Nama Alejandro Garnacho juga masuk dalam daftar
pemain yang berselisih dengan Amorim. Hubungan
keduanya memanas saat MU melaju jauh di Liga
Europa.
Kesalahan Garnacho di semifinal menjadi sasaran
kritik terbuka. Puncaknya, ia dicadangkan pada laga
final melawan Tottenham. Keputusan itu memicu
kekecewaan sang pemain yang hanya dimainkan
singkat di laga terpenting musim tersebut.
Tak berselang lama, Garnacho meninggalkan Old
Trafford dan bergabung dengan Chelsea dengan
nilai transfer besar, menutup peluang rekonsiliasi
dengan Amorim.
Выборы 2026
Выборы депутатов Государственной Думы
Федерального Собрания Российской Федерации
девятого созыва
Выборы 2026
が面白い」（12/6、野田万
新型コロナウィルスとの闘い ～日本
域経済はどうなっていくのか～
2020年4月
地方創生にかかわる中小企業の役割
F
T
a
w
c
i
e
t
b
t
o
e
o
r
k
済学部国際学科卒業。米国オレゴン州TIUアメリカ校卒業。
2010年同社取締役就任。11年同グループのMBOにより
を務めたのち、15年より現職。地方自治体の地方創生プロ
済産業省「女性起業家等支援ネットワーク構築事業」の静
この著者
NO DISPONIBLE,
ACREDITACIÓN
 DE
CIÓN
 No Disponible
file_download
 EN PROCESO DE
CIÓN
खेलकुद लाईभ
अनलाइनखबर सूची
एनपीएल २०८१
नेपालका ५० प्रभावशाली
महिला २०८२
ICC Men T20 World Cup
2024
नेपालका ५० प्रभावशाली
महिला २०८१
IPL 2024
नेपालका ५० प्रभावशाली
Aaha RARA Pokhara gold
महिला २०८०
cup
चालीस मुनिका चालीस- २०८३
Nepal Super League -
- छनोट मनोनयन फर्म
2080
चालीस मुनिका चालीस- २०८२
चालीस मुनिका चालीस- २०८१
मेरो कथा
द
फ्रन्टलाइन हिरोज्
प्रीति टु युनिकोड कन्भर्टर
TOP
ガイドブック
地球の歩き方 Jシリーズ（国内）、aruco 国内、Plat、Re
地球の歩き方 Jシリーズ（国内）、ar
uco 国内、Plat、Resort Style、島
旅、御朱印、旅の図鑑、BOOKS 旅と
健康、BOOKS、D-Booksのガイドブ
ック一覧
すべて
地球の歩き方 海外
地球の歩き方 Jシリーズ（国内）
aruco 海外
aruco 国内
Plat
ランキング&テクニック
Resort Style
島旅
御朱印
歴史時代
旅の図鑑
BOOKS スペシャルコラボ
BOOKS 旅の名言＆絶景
-=-=-=-=-
### WORK INSTRUCTIONS
Return each line from the items above that contains the string "laga". Case matters.

### RESULT OF THE TASK
kritik terbuka. Puncaknya, ia dicadangkan pada laga
singkat di laga terpenting musim tersebut.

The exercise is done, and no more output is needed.